Copy out only the lines running from the one containing "order: Coleoptera" down to the one containing "scientific name: Pachygrapsus marmoratus", swapping "common name" for "vernacular name" and keeping everything else the same.

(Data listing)
————

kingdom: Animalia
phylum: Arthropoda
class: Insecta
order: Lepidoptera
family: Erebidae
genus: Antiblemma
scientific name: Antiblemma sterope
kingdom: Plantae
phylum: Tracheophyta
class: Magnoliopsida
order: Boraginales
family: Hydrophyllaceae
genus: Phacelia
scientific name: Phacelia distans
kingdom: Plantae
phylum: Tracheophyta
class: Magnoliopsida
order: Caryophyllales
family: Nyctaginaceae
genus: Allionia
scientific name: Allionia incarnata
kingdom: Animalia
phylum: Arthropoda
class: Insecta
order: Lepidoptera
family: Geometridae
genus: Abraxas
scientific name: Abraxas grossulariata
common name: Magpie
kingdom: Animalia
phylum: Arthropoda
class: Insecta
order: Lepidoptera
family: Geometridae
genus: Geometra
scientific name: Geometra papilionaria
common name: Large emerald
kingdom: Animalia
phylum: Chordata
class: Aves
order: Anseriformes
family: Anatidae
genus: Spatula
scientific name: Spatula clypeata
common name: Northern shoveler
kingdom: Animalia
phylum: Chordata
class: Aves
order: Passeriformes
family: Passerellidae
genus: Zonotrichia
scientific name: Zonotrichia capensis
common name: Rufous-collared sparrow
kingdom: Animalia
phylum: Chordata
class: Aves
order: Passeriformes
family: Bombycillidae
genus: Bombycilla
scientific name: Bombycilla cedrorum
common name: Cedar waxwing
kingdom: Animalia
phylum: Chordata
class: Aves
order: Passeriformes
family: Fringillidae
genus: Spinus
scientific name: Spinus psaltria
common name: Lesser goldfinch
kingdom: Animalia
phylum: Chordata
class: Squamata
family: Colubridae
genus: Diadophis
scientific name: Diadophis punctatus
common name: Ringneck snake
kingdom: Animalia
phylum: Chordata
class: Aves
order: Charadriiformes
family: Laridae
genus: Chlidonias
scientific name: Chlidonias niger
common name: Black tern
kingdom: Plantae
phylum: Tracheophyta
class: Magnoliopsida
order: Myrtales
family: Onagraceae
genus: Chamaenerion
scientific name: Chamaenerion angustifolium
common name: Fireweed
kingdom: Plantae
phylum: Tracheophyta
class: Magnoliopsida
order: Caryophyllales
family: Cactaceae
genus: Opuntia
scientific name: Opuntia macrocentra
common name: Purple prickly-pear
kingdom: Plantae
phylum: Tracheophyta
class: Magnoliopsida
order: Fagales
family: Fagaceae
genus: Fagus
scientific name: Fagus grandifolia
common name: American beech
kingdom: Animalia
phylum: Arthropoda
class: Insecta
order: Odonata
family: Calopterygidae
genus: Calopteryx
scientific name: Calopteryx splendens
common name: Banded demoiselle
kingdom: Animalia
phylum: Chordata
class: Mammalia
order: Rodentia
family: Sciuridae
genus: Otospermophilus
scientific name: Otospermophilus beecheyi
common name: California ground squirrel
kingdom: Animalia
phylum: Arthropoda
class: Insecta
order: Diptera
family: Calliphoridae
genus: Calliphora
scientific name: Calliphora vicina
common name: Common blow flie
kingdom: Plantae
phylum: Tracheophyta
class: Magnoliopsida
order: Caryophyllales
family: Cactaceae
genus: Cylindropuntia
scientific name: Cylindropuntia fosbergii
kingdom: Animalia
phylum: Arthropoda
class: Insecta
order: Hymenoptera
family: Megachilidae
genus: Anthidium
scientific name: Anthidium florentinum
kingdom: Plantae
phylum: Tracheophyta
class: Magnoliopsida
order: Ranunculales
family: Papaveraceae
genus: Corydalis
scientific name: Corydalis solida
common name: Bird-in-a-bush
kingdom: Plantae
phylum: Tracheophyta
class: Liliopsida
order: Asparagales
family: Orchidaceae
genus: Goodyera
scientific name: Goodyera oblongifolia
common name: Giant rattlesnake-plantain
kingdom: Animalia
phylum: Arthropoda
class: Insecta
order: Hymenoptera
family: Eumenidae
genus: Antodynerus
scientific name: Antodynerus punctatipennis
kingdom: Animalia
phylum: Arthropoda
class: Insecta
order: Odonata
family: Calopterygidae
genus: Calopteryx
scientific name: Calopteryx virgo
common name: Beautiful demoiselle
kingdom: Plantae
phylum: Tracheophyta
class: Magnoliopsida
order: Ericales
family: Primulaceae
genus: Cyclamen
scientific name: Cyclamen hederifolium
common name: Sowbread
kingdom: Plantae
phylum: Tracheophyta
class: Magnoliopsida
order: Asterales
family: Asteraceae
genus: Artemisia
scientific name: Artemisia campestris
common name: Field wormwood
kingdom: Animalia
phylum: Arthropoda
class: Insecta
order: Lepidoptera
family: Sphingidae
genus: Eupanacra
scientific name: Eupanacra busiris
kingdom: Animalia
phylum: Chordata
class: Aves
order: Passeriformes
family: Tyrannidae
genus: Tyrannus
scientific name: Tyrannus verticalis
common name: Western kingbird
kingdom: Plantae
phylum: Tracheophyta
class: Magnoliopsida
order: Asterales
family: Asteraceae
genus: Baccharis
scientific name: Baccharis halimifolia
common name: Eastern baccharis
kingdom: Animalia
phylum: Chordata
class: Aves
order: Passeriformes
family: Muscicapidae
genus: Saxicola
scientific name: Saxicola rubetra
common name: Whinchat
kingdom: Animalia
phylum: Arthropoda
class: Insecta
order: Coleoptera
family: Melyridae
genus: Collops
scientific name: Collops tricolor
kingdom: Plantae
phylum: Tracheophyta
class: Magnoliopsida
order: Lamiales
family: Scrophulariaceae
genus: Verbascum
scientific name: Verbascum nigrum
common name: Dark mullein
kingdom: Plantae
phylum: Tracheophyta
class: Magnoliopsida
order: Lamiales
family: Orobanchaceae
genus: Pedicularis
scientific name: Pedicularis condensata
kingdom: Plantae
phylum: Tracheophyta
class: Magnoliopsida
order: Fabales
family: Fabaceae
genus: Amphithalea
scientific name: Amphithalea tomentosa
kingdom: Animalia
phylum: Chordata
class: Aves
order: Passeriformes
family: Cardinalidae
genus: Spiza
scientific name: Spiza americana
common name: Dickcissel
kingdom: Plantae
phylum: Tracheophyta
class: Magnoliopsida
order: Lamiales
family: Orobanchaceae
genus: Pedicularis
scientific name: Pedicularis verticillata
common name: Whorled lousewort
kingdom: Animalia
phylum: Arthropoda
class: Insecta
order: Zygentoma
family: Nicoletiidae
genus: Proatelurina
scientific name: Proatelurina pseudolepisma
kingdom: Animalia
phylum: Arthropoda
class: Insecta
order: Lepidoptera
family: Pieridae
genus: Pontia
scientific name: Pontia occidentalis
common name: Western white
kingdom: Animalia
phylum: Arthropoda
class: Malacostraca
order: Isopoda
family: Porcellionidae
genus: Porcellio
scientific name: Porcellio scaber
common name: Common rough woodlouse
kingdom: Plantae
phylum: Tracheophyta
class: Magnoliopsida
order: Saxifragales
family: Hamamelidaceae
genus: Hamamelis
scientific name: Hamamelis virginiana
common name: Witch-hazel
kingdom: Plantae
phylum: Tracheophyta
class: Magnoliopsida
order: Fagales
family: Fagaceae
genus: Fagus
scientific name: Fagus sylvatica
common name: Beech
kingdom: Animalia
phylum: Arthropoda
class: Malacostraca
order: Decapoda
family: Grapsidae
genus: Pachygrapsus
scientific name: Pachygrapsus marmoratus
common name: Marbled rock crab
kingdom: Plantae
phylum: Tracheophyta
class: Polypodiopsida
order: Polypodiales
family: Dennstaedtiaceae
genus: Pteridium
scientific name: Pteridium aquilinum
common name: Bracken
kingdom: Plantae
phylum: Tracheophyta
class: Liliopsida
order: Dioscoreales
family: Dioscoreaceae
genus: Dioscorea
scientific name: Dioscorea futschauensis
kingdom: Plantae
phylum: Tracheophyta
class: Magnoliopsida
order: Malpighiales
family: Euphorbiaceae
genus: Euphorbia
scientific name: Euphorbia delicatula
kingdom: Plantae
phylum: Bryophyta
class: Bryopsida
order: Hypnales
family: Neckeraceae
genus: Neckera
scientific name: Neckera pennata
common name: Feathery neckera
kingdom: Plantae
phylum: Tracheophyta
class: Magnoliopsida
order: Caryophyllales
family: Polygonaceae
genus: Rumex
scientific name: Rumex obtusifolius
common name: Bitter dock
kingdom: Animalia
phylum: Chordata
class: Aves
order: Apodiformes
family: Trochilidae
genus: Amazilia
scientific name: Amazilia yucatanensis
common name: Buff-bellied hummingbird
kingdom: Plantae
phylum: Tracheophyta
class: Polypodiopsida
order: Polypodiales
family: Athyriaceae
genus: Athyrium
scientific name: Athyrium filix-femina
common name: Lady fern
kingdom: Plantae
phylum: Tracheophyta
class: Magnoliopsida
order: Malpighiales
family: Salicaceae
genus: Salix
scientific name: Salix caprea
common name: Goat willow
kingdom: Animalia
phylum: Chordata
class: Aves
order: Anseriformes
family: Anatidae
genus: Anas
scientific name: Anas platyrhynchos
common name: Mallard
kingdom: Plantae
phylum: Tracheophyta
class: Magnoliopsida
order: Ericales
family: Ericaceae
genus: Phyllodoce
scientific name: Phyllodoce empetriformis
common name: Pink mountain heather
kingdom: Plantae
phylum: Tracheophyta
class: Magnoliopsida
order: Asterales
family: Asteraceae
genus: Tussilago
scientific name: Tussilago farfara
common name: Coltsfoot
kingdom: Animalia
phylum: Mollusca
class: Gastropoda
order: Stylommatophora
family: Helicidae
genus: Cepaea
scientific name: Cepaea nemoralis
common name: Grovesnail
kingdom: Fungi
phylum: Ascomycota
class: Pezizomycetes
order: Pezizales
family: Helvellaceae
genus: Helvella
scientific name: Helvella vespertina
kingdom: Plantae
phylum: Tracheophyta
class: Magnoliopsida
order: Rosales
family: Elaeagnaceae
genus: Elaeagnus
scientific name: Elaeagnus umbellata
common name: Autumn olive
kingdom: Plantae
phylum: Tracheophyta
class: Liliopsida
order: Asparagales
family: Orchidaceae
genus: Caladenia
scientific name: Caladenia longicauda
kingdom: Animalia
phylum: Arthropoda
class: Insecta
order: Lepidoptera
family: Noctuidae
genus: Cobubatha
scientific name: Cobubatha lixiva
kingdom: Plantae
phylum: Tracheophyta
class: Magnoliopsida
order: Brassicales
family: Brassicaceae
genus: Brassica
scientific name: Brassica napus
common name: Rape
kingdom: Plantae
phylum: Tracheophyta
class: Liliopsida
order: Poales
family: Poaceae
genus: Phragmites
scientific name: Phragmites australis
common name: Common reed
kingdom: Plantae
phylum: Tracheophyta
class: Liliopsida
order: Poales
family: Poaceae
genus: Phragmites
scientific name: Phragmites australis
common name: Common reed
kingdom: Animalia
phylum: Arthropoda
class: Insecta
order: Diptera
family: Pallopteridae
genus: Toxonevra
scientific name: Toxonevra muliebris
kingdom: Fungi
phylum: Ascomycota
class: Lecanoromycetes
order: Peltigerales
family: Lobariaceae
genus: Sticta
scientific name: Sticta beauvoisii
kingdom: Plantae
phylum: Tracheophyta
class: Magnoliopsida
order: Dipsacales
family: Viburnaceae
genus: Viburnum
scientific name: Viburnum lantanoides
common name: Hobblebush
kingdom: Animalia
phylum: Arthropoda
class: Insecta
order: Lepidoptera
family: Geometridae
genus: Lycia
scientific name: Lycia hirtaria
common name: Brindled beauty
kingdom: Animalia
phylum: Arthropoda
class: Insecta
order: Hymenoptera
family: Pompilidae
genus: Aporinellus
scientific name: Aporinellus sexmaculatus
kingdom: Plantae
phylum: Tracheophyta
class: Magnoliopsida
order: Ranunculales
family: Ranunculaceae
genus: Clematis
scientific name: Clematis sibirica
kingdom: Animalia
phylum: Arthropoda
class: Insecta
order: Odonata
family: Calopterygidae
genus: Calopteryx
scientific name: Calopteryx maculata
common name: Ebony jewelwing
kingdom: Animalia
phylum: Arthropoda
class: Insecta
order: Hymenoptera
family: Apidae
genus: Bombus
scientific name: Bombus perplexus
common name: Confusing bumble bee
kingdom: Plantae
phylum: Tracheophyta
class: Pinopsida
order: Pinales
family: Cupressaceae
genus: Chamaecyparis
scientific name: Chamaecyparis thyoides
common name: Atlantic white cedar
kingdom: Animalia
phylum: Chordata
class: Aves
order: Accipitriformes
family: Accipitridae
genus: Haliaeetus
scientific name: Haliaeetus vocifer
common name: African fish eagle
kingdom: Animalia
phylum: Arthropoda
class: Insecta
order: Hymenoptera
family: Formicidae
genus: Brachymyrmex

————

# RESULT
order: Coleoptera
family: Melyridae
genus: Collops
scientific name: Collops tricolor
kingdom: Plantae
phylum: Tracheophyta
class: Magnoliopsida
order: Lamiales
family: Scrophulariaceae
genus: Verbascum
scientific name: Verbascum nigrum
vernacular name: Dark mullein
kingdom: Plantae
phylum: Tracheophyta
class: Magnoliopsida
order: Lamiales
family: Orobanchaceae
genus: Pedicularis
scientific name: Pedicularis condensata
kingdom: Plantae
phylum: Tracheophyta
class: Magnoliopsida
order: Fabales
family: Fabaceae
genus: Amphithalea
scientific name: Amphithalea tomentosa
kingdom: Animalia
phylum: Chordata
class: Aves
order: Passeriformes
family: Cardinalidae
genus: Spiza
scientific name: Spiza americana
vernacular name: Dickcissel
kingdom: Plantae
phylum: Tracheophyta
class: Magnoliopsida
order: Lamiales
family: Orobanchaceae
genus: Pedicularis
scientific name: Pedicularis verticillata
vernacular name: Whorled lousewort
kingdom: Animalia
phylum: Arthropoda
class: Insecta
order: Zygentoma
family: Nicoletiidae
genus: Proatelurina
scientific name: Proatelurina pseudolepisma
kingdom: Animalia
phylum: Arthropoda
class: Insecta
order: Lepidoptera
family: Pieridae
genus: Pontia
scientific name: Pontia occidentalis
vernacular name: Western white
kingdom: Animalia
phylum: Arthropoda
class: Malacostraca
order: Isopoda
family: Porcellionidae
genus: Porcellio
scientific name: Porcellio scaber
vernacular name: Common rough woodlouse
kingdom: Plantae
phylum: Tracheophyta
class: Magnoliopsida
order: Saxifragales
family: Hamamelidaceae
genus: Hamamelis
scientific name: Hamamelis virginiana
vernacular name: Witch-hazel
kingdom: Plantae
phylum: Tracheophyta
class: Magnoliopsida
order: Fagales
family: Fagaceae
genus: Fagus
scientific name: Fagus sylvatica
vernacular name: Beech
kingdom: Animalia
phylum: Arthropoda
class: Malacostraca
order: Decapoda
family: Grapsidae
genus: Pachygrapsus
scientific name: Pachygrapsus marmoratus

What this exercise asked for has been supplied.